■ **QUESTIONS**:
1. According to the article on the Istanbul airport attack, how many people were reported killed?
2. Locate and copy every line of the records that contains the string "across", treating uppercase and lowercase letters as distinct.

■ **EXCERPTED TEXT**:

★ ★ ★

Iyad El-Baghdadi: Muslim Activist Sums Up What People Forget About ISIS After Turkey Terror Attack

Author and Muslim activist Iyad El-Baghdadi managed to perfectly sum up what so many people miss about ISIS in the aftermath of the terror attack at Istanbul’s Ataturk airport in Turkey, according to A Plus.

On Tuesday, three terrorists opened fire at the airport, and then detonated suicide vests after engaging in a violent shootout with local police forces. Latest reports show 41 people killed, and more than 230 injured. The Turkish prime minister has been reluctant to publicly link the terror attack to ISIS, and, so far, no organization has come forth to publicly take responsibility for the terror attack.

People in the United States and abroad in other countries besides Turkey, however, have quickly pinned the attack on ISIS — which very well may be true. Perhaps even likely. However, many have linked the terror attack not just to ISIS, but because those people who make up ISIS are Islamic extremists who claim to be committing these horrific acts of violence and terrorism in the name of Islam, people tend to link these attacks to Islam itself.

★ ★ ★

■ **MATERIAL FOR THIS EXERCISE**:
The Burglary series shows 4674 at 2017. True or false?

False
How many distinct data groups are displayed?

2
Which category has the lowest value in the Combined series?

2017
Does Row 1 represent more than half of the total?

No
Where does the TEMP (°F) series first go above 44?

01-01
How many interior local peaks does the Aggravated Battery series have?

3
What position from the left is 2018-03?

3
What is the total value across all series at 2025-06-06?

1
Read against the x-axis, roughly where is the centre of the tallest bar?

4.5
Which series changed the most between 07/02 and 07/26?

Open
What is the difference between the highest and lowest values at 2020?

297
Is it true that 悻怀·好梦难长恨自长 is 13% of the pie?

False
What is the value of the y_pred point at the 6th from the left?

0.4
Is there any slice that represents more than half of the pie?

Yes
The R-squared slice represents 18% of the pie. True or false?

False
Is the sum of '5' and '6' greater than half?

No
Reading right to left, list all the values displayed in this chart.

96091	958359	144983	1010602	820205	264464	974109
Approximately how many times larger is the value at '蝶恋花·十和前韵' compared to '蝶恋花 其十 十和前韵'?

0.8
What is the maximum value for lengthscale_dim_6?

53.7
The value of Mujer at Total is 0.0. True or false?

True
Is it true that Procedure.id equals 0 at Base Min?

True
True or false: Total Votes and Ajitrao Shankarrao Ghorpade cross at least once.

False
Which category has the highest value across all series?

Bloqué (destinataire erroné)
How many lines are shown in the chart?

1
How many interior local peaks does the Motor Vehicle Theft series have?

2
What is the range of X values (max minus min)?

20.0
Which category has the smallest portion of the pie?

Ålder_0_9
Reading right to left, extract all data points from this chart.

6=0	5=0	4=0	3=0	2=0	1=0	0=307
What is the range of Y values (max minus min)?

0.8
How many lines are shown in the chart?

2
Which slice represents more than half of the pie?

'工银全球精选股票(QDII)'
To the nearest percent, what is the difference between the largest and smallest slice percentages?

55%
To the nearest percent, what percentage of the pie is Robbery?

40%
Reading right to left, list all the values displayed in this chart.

★ ★ ★

■ **TASK SOLUTIONS**:
1. 41 people

2.
What is the total value across all series at 2025-06-06?
Which category has the highest value across all series?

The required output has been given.